8 Chocolate Brands That Use the Lowest Quality Ingredients
Did you know that in America, as in many places, "chocolate" is actually a closely regulated term? It goes much beyond the flavor of a food, and instead, deals with the details of its composition. Under FDA rules—and numerous rules, at that—a foodstuff must meet strict criteria to call itself chocolate, though that varies based on what type of chocolate is in question.
According to Registrar Corp, per FDA rules, milk chocolate "must contain at least 10 percent chocolate liquor, at least 3.39 percent milkfat, and at least 12 percent milk solids." White chocolate "must contain at least 20 percent cocoa butter, at least 14 percent total milk solids, at least 3.5 percent milkfat [and] it cannot consist of more than 55 percent nutritive carbohydrate sweetener." Finally, to be considered dark chocolate, its only source of chocolate flavoring must be "an ingredient that complies with one of the standards of identity for cacao products."
To skirt the rules, many chocolate brands will use wording like "chocolaty" or "chocolate-flavored" in order to be able to use cheaper, stand-in ingredients. Here's the thing: even within technically legal bounds, companies can still make chocolate cheaply. The secret? Usually, it's just using a whole lot of sugar, oil, and HFCS alongside the genuine chocolate ingredients. Here are 8 chocolate brands that are using the lowest-quality ingredients. And next, don't miss 10 Ice Cream Brands That Use the Lowest Quality Ingredients.
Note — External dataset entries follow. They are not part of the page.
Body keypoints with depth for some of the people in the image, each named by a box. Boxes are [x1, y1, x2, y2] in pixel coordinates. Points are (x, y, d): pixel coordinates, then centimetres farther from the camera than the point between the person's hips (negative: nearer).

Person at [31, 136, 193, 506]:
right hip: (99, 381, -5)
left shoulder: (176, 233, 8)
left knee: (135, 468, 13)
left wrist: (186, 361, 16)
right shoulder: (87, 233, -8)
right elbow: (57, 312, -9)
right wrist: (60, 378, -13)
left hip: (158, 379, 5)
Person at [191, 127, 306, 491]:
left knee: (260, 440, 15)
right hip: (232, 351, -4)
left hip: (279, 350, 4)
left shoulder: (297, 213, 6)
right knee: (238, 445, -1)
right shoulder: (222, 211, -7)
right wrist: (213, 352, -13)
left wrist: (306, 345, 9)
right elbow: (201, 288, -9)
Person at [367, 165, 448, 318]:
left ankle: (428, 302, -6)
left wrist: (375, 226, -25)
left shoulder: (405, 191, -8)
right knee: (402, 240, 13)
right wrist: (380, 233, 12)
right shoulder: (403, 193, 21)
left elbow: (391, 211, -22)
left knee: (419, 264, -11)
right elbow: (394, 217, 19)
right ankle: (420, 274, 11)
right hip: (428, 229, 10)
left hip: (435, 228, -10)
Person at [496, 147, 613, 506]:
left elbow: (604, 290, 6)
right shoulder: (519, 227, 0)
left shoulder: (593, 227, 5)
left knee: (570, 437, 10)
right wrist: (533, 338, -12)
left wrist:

Long marketed as "Crispety Crunchety Peanut-Buttery!" but never marketed as chocolate, these popular candy bars may taste chocolaty, but technically, there's no chocolate to be found here. Butterfinger's chocolate-adjacent coating is made with ingredients like corn syrup, vegetable oil, milk, and cocoa, but it does not meet the bar for being real chocolate.
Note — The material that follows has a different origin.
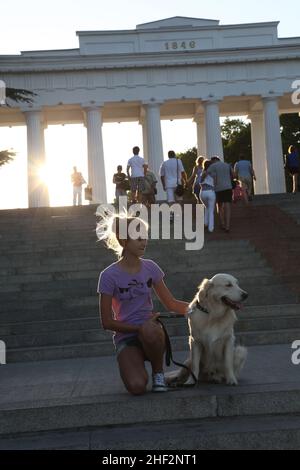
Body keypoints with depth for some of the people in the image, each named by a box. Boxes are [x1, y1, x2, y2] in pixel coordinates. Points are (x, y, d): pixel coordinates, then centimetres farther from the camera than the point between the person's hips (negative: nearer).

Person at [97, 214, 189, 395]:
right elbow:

Lindt Excellence 50% Cocoa Mild Dark Chocolate Bars
This candy bar may try to pose itself as a fancy, rich treat from a so-called "Master Chocolatier" brand, but take a closer look at the ingredient list than you do at the "50% Dark Cocoa" claim emblazoned on the wrapper. The first ingredient here is…sugar. And yes, chocolate comes second, but when sugar (or corn syrup) comes first, you'd do best to sink your teeth into something else.
Palmer's Double Crisp Hearts
Here again is a candy that bills itself as "chocolaty" because it can't call itself chocolate. These foil-wrapped Valentine's Day staples are made with only one chocolate-like ingredient, and that's "cocoa (processed with Alkali)." They also feature plenty of ingredients you'd likely rather not feature in your diet, like the artificial flavoring agent vanillin and hydrogenated vegetable oil.
Cadbury Dairy Milk Chocolate Bars
There's nothing inherently wrong with a Cadbury Dairy Milk Chocolate Bar, but there's some misleading going on here. If you love the decidedly rich, fancy Cadbury chocolate you get in Europe, then these will be a letdown, as they are made in Pennsylvania Hershey's under a license agreement from Cadbury. And while they are made with real chocolate ingredients, cocoa butter and all, note that there's trickery on the label, too, which lists the first ingredient as "Milk Chocolate," but then in a parentheses shows that the first ingredient within "milk chocolate" is simply sugar.
Reese's Peanut Butter Cups
Delicious as they may be, it's probably no surprise that these classic candy cups are so low-priced because they're made with cheap ingredients. Yes, there is technically real chocolate here, but it's milk chocolate, in which the first ingredient is sugar. And there's also hydrogenated vegetable oil here, the go-to for companies looking to cut back on quantities of costlier cocoa butter.
Russell Stover Sugar Free Mint Patties
What these chocolate patties leave out in sugar they compensate for with a number of ingredients you'd do best to avoid. That's things like maltitol, an artificially produced sugar alcohol, fractionated palm kernel oil and hydrogenated palm oil, sorbitol, and more. In short, when you cut out the sugar, you add in the chemicals–not always a good trade.
Yes, it's a classic you remember from countless glasses of childhood chocolate milk. No, it's not a chocolate product. That's why it says "Genuine Chocolate Flavor" on the label of Hershey's Syrup instead of saying "Chocolate Syrup." The first ingredient is high fructose corn syrup, the second ingredient is corn syrup, the third is water, and the fourth is cocoa. And the fifth? Sugar.
Sure, this chocolaty taffy candy has been around for more than a hundred years, but that's a testament to the American sweet tooth, not to the quality of the candy. At best a chocolate-adjacent foodstuff, Tootsie Rolls consist of sugar, corn syrup, palm oil, condensed skim milk, cocoa, whey, soy lecithin, and artificial and natural flavors. They barely touch the bar for being real chocolate and certainly don't cross it.